Territory of Light
Trans. Geraldine Harcourt
Farrar, Straus and Giroux, 2019
This crisp, straight-forward but dense novella reads with ease but resonates with subtle depth. Originally published as a year long serial with each chapter coming out every month, Territory of Light is told from the point of view of a newly separated woman in 1970s Japan attempting to craft a wholly new life for herself aside from her marriage as she raises her toddler daughter. However, the narrative isn’t quite linear or confined to a single year’s time. Rather, Tsushima uses the form to allow her to dive and emerge from the her character’s emotional state both past and present to accentuate her anxiety, restlessness, and satisfaction.
It would be too easy to simply take this slim book as the tale of lonely woman rebuilding or finding herself (although, yes, that is happening). Rather, Territory of Light is an achingly sincere story refusing melodrama in favor of deep longing for connection as conventions are confronted, embraced, endured, and altered. Through an economy of prose, Tsushima inserts readers as a sort of silent partner with her protagonist. So we don’t just see her experiences but feel them–the warm awe of as sunlight fills her new apartment sitting at the top of building and with windows on all sides, the elation and tantrums of her three year old daughter, and the coldness of adult life. This last trait in particularly haunts much of the story as finding new adult friends, companions, outside of those from her marriage who she can no longer embrace is a profound difficulty. It is heartrending and too real to read her staggering home after botching a night out “When I finally reached my apartment after lowering the entrance shutter and climbing up the stairs, I hunkered down, covered my face, and cried. Not a single clear emotion came with the tears.”

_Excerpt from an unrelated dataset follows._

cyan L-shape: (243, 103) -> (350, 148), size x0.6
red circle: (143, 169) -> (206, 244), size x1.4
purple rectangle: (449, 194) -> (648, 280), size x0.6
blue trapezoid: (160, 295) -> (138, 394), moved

In the cold light of day, she struggles to meld (and identify) desires that are truly her own with her lived experience, that is, the banalities of everyday life. Central to this is the mother/daughter story told with an honesty many parents will find brutally realist. In that interaction, Tsushima is also able to paint others as they circle the pair (specifically the woman protagonist) always looking to insert themselves in form of judgment and control. In the process, we can plainly see how her former self was small, stunted and how now she is growing. The brilliance of Tsushima’s work is that this growth isn’t towards some predetermined end, some grand freedom or reward. Instead, she writes a novella embracing the fact of finally be able to be for oneself and with oneself.
About the Author
Yuko Tsushima was born in Tokyo in 1947, the daughter of the novelist Osamu Dazai, who took his own life when she was one year old. Her prolific literary career began with her first collection of short stories, Shaniku-sai (Carnival), which she published at the age of twenty-four. She won many awards, including the Izumi Kyoka Prize for Literature (1977), the Kawabata Prize (1983), and the Tanizaki Prize (1998). She died in 2016.
Geraldine Harcourt was awarded the 1990 Wheatland Translation Prize. She is currently working on two books of Yuko Tsushima’s fiction. She lives in New Zealand.